CMK version:
Checkmk Raw Edition 2.2.0p14
OS version Server:
Red Hat Enterprise Linux release 9.3 (Plow)
OS version Agent:
Ubuntu 22.04.3 LTS
Error message:
From the cmk server I get the following error after activating TLS on the agent host:
[agent] Communication failed: [SSL: SSLV3_ALERT_HANDSHAKE_FAILURE] sslv3 alert handshake failure (_ssl.c:2580)CRIT, [piggyback] Success (but no data found for this host), Missing monitoring data for all pluginsWARN, execution time 0.0 sec
On the agent, from sudo -u cmk-agent cmk-agent-ctl -vvv daemon
INFO [cmk_agent_ctl] starting
INFO [cmk_agent_ctl] Loaded config from '"/var/lib/cmk-agent/cmk-agent-ctl.toml"', connection registry from '"/var/lib/cmk-agent/registered_connections.json"'
INFO [cmk_agent_ctl::modes::daemon] Could not load pre-configured connections from "/var/lib/cmk-agent/pre_configured_connections.json": No such file or directory (os error 2)
DEBUG [cmk_agent_ctl::misc] Sleeping 28s to avoid DDOSing of sites
INFO [cmk_agent_ctl::modes::pull] Start listening for incoming pull requests
INFO [cmk_agent_ctl::modes::pull] Listening on [::]:6556 for incoming pull connections (IPv6 & IPv4 if activated)
DEBUG [cmk_agent_ctl::misc] Sleeping 12s to avoid DDOSing of sites
INFO [cmk_agent_ctl::modes::pull] [::ffff:10.128.1.148]:49768: Handling pull request.
DEBUG [cmk_agent_ctl::modes::pull] [::ffff:10.128.1.148]:49768: Handling pull request DONE (Task detached).
DEBUG [cmk_agent_ctl::modes::pull] handle_request starts
DEBUG [rustls::server::hs] decided upon suite TLS13_AES_256_GCM_SHA384
WARN [rustls::conn] Sending fatal alert HandshakeFailure
DEBUG [cmk_agent_ctl::modes::renew_certificate] Checking registered connections for certificate expiry.
DEBUG [cmk_agent_ctl::modes::pull] processed task!
WARN [cmk_agent_ctl::modes::pull] [::ffff:10.128.1.148]:49768: Request failed. (invalid peer certificate contents: invalid peer certificate: UnknownIssuer)
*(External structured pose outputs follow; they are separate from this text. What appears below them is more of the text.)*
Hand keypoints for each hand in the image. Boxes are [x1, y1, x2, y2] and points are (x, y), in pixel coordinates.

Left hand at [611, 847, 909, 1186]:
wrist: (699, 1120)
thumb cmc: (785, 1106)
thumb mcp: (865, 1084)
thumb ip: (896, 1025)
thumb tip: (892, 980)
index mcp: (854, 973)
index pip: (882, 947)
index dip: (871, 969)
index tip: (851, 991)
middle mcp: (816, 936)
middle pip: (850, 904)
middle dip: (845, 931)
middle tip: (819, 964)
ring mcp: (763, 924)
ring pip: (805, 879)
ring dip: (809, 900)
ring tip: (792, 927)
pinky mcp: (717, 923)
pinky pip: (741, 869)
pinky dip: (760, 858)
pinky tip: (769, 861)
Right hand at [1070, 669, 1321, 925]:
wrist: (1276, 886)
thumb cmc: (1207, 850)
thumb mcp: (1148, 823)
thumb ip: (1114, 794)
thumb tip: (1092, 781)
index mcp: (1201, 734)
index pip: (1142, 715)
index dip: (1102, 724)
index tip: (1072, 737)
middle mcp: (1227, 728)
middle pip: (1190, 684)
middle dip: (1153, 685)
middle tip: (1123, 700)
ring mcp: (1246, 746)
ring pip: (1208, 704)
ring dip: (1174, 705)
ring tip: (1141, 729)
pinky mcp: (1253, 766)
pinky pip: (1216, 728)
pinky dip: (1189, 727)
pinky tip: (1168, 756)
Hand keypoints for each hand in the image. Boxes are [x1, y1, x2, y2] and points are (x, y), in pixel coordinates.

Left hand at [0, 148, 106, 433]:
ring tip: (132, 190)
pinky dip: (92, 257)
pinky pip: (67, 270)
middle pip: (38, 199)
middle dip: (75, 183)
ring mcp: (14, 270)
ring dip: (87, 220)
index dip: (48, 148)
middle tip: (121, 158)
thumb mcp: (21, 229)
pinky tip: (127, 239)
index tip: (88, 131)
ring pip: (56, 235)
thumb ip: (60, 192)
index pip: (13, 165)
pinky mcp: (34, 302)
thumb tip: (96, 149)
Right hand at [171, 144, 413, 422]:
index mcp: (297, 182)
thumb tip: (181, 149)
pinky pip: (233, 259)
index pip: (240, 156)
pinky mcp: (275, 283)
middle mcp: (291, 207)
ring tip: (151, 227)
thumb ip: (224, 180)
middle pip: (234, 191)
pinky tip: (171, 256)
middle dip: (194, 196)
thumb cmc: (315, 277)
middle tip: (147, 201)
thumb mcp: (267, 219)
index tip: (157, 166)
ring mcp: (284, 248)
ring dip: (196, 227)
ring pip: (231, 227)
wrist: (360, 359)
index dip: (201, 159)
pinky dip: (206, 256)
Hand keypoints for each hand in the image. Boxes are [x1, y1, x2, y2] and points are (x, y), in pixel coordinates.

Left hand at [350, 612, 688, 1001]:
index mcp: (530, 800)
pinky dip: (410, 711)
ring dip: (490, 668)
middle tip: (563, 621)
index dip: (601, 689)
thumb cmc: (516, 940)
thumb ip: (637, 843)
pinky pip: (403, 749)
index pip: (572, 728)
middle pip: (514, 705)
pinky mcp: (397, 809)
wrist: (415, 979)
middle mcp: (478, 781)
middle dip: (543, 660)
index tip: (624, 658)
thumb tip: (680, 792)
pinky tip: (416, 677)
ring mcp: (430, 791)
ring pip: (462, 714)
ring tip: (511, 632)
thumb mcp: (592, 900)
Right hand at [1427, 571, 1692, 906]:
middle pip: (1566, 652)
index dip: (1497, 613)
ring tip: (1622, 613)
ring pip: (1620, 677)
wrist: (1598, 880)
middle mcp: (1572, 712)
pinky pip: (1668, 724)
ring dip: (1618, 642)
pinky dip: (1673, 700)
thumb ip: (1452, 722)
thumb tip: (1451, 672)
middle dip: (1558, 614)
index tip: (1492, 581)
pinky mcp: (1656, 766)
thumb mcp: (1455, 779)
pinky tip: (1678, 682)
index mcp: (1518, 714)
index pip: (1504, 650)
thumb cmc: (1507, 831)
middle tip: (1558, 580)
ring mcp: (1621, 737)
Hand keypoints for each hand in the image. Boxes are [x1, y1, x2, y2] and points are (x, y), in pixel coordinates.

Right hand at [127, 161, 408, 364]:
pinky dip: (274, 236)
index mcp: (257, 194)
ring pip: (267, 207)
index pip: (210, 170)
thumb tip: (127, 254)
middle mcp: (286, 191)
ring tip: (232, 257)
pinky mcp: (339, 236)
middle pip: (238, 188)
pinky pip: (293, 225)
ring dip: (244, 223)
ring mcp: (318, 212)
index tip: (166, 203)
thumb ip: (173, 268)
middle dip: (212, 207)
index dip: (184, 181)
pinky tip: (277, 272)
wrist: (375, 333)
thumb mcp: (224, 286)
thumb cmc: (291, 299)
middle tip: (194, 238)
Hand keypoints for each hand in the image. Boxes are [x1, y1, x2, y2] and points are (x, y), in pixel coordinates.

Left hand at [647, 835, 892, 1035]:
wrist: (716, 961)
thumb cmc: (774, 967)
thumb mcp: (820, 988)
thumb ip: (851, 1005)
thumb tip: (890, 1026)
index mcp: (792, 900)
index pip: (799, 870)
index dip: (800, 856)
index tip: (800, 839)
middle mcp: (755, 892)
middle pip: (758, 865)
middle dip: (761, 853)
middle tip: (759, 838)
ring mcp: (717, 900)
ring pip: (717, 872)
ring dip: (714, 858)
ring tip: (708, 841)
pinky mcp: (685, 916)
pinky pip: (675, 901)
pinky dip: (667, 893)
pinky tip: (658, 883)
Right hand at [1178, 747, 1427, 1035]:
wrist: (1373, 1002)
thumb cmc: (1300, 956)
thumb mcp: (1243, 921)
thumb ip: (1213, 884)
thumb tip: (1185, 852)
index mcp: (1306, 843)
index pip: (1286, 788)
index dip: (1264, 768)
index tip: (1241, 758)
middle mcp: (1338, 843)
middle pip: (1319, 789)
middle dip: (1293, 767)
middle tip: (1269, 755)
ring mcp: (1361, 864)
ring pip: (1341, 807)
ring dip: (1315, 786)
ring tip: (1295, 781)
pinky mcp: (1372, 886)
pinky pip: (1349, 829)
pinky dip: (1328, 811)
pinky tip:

On the server in ~site/etc/ssl/sites/
I can verify that the certificate looks ok, and is working properly in over 90 hosts.
$ openssl x509 -in site.pem -noout -text
Certificate:
Data:
Version: 3 (0x2)
Serial Number:
06:bf:a9:f6:bb:08:eb:c7:21:96:02:db:5a:05:ff:4e:47:13:37:b2
Signature Algorithm: sha256WithRSAEncryption
Issuer: CN = Site 'site' local CA
Validity
Not Before: Oct 11 21:38:05 2022 GMT
Not After : Feb 11 21:38:05 3021 GMT
Subject: CN = site
On the agent, looking in /var/lib/cmk-agent/registered_connections.json
, specifically the root_cert
, I can verify that it’s the same across working and this non-working host.
Has anyone else run into this issue?
EDIT: The only difference I see between a good agent output and the bad is the inclusion of IPv6 in the output. E.g., from a good host which does not show any IPv6 in the output:
INFO [cmk_agent_ctl::modes::pull] Listening on 0.0.0.0:6556 for incoming pull connections (IPv4)
INFO [cmk_agent_ctl::modes::pull] 10.128.1.148:44570: Handling pull request.
DEBUG [cmk_agent_ctl::modes::pull] 10.128.1.148:44570: Handling pull request DONE (Task detached).
DEBUG [cmk_agent_ctl::modes::pull] handle_request starts
DEBUG [rustls::server::hs] decided upon suite TLS13_AES_256_GCM_SHA384
DEBUG [cmk_agent_ctl::modes::pull] processed task!
EDIT 2: Disabling IPv6 on the host and bringing up the agent daemon on IPv4 only does not resolve.